La voix du terroriste by Claude Kayat
Paris. Spinelle. 2023. 146 pages.
With his unique style, imbued with seriousness and humor, the French-Swedish writer Claude Kayat’s most recent novel, La voix du terroriste, deals with the question of the radicalization of religious and political imaginaries. The novel reads like a play with a succession of unexpected events, coincidences, and intense dialogues. It opens with a terrorist scene of hostage-taking in a synagogue during the Yom Kippur service where Ludovic Lévy is miraculously spared by one of the hooded assailants. His brother Laurent, with whom he had been at odds over the story of a shared love for the same girl, is killed during the hostage situation.
Thanks to the technique of zero focalization, each chapter follows the protagonists of the story: the terrorists and the victims. The author takes the reader to the North African districts of Paris and Stockholm to investigate the characters’ backgrounds. Another massacre took place at the Lévy jewelry store where Ludovic’s mother, among others, lost her life. In fact, the terrorists wanted to erase all links that would have enabled the police to trace them.
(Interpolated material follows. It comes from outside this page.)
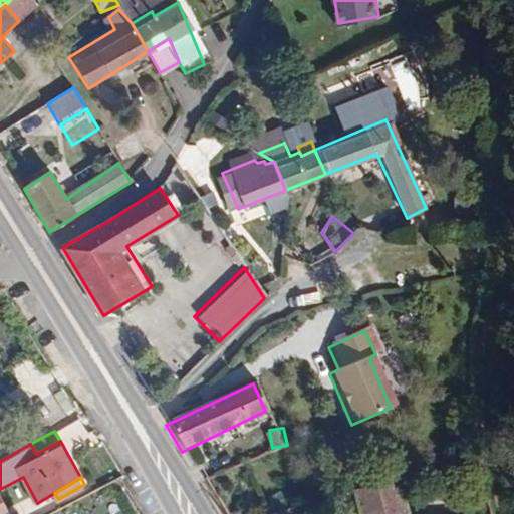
[(404,513),(400,500),(393,479),(348,492),(353,513),(404,513)]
However, the play becomes very funny when the reader discovers the imbroglios and sometimes the misunderstandings that reinforce the cycle of murders and the curse that inhabits all the characters.
The intertwined little stories, the feelings of revenge, and the discrepancies with religious faiths finally reveal the absurdity of terrorist acts that kill innocent people. The innocent people have a face; they could be neighbors or close friends. This perfectly illustrates the conceptions of the philosopher Emmanuel Levinas, who posits that face-to-face relationships commit people ethically.
Since the publication of Mohammed Cohen in 1981, Claude Kayat has always questioned the Israeli-Palestinian conflict through fiction. It is paradoxically with a tender look that the writer dissects his characters by showing their emotional deficiencies due to complicated family histories. Finally, the choice of Yom Kippur is certainly the ideal time frame to evoke the repentance as well as the transgressions of these characters.